HULS
Customer: U.S. Navy EODTECHDIV
Role: Subcontractor, Foster-Miller lead
Partners: Advanced Research Laboratory Penn State University; Seebyte
Duration: 10/2007 – 9/2008
Purpose: detect, identify and localize mines on ship hulls
Technologies: SURC, Sabertooth crawler, underwater unmanned vehicle
Capabilities: Search mission planning, mission management, underwater mine detection and localization, tele-operation, sonar analysis
The Navy’s EOD HULS program is specifically focused on searching and localizing potential threat objects on ship hulls, piers and pilings. Because the presence of such objects could prove devastating to U.S. assets, timely localization is essential.

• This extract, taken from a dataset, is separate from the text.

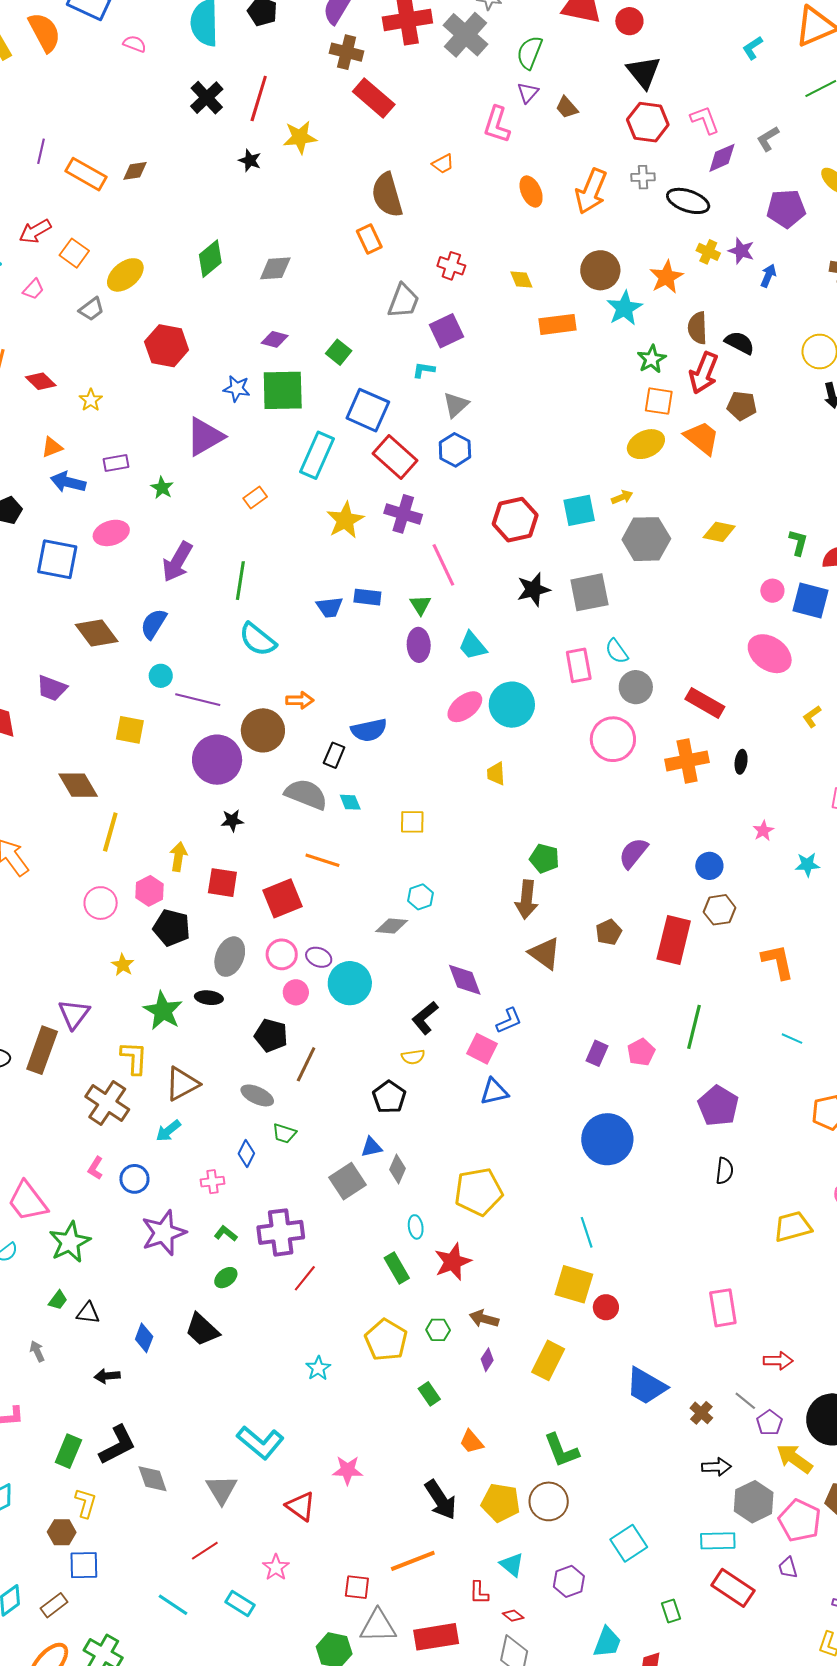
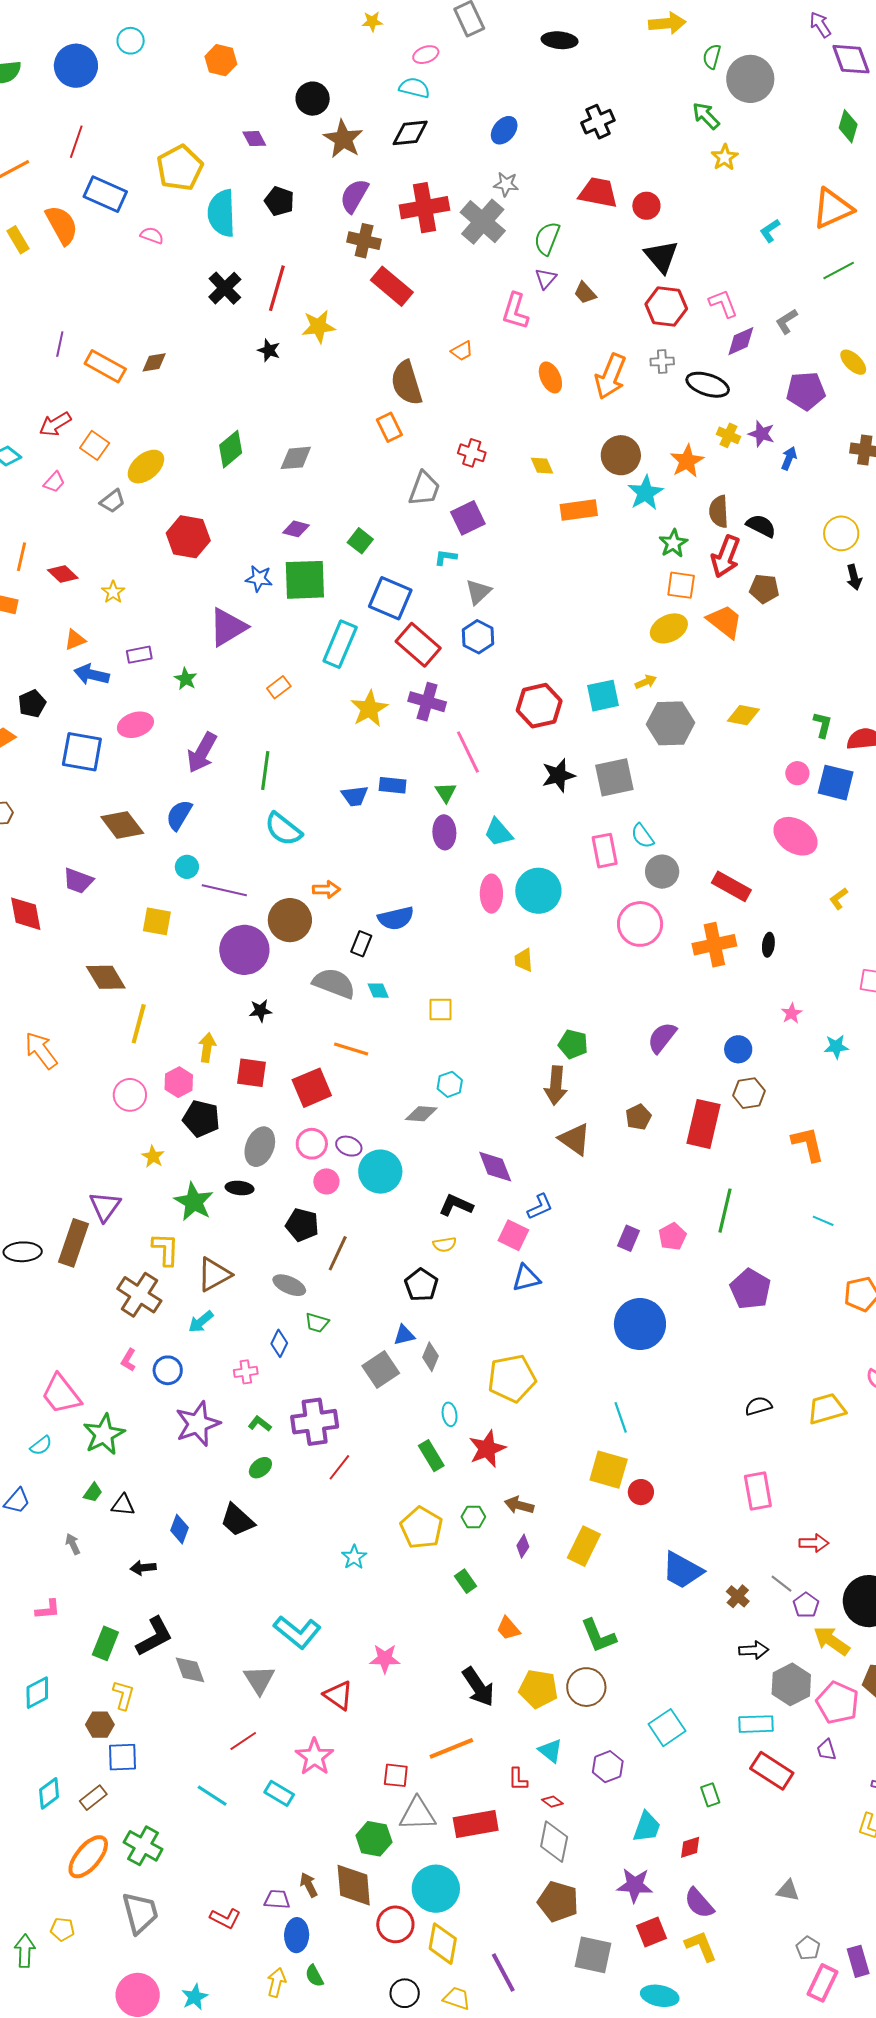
pink ellipse: (465, 707) -> (491, 894), turned -51
black L-shape: (425, 1018) -> (456, 1205), turned 64
black semicircle: (724, 1171) -> (758, 1406), moved, turned -112
pink star: (276, 1567) -> (314, 1757), size x1.4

Foster-Miller’s EOD HULS system consists of a Swimmer-Carrier Vehicle (SCV), a Crawler
robot, and a portable operator control station (the OCU). The SCV is a semi-autonomous unmanned underwater vehicle (produced by partner ARL Penn State) that scans the search area (ship hull or pier) with side scan sonar, producing near-real-time sonar data stream viewable by operators on the OCU.
The Crawler robot is a small tracked unmanned vehicle that is attached magnetically to the ship hull. Once a threat object is identified using sonar, the Crawler is deployed on the ship hull near the object and is tele-operated to the object, sending back live video for inspection. The Crawler can be deployed either by hand from the ship deck, or by rapidly outfitting the SCV with a special nose that allows it to carry the Crawler to and deploy it on the ship hull at the waterline.
The Operator Control Unit is Foster-Miller’s Common Control Unit (CCU) running Applied Perception’s SURC (Soldier Universal Robot Controller). For HULS, SURC was extended with a three dimensional search planner, mission-specific robot operations workflow, and sonar analysis workflow including sonar analysis software from Seebyte.